As recent studies have shown (see Highlights, November 2000), an important issue for those mapping human disease genes is how and why linkage disequilibrium (LD) levels vary across the genome. Often such studies have looked at only a few loci. Now a genome-wide study of LD has found that long-range LD is a feature of European genomes but not of some African ones. These results illustrate how a population's history can determine its usefulness for disease-mapping studies and indicate that northern European populations experienced a severe bottleneck — perhaps during the emergence of modern humans out of Africa.

In this study, Reich and colleagues documented the extent of LD around 19 high-frequency coding single nucleotide polymorphisms (cSNPs) selected from a multi-ethnic DNA panel. They chose high-frequency SNPs for several reasons but, most importantly, because they represent the 'worst-case' scenario — the extent of LD is usually less around common SNPs than around rare, younger SNPs, as haplotypes with common SNPs have often been broken down over time by recombination.

Reich and colleagues identified SNPs at various distances away from the core cSNP in 44 unrelated individuals of N. European descent and measured the distance at which LD drops away (the half length). By comparing the 19 regions, Reich et al. found that LD has an average half length of 60 kb, indicating the presence of blocks of LD, larger than previously estimated. However, they also found great variation in LD between different genomic regions. For example, LD extends for 155 kb around the WASL gene, but for only 6 kb around PCI . These regional variations emphasize the value of a global view.
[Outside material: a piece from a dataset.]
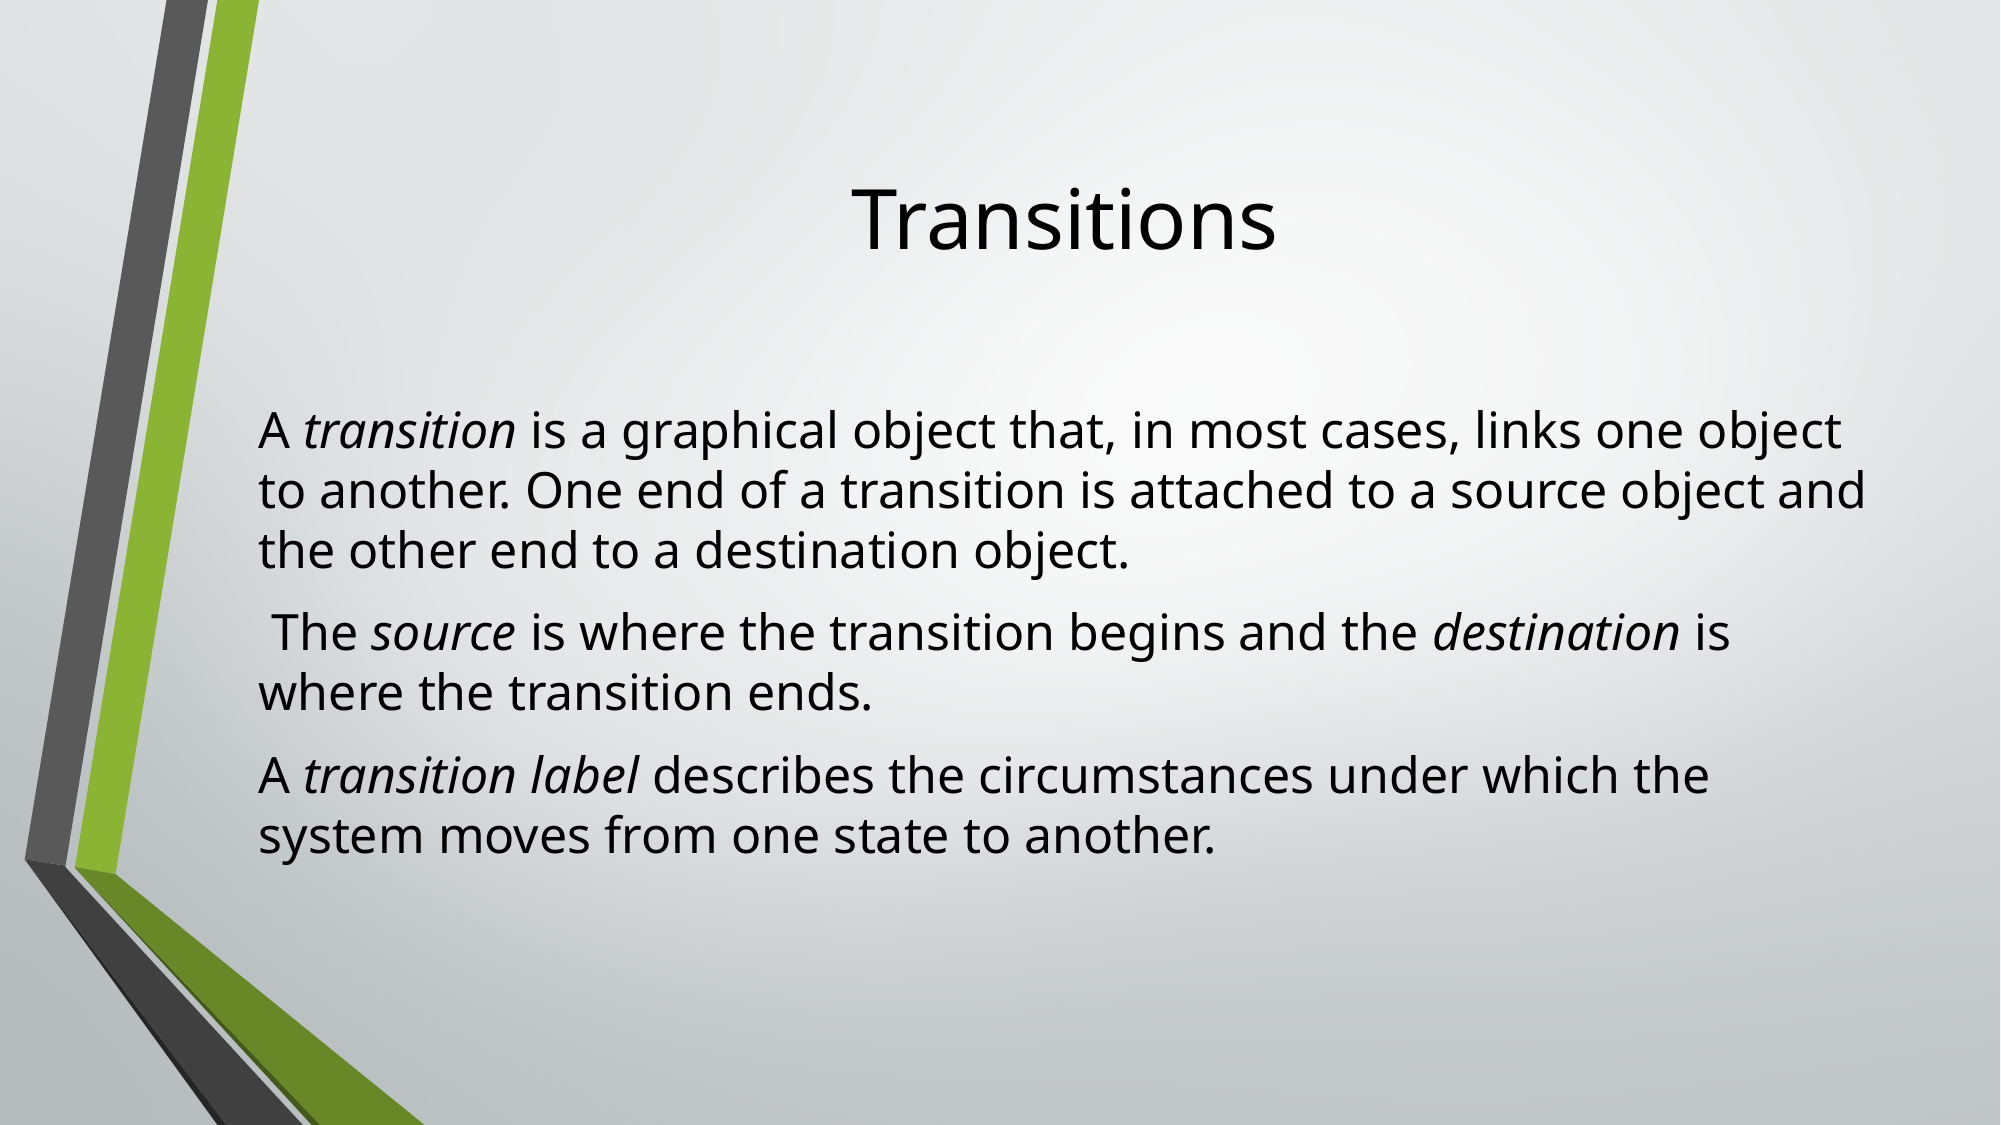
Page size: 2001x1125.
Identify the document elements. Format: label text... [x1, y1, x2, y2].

So why do large blocks of LD exist? The simplest explanation is that an extreme population bottleneck occurred — according to the authors' simulations — 27,000–53,000 years ago. But could differing recombination rates also account for this pattern? If so, these regions should show long-range LD in all populations. To assess this, the authors analysed LD in 48 Swedes and 96 Yorubans from Nigeria — the Swedes had an identical pattern of long-range LD but in the Yorubans the half length was dramatically reduced to 5 kb. These results strongly indicate that N. European populations indeed underwent a bottleneck after their divergence from Africans — one of such enormous proportions that only a handful of chromosomes gave rise to most of the N. European gene pool. This population contraction might have occurred during the migration from Africa, or perhaps more recently during the colonization of Europe or the last Ice Age.

The authors advocate that geneticists should make good use of these differing LD rates between populations for finding disease genes — their long-range LD makes European populations ideal for gene-mapping studies but not for finer mapping, which could be done in populations with less extensive LD, such as the Yorubans.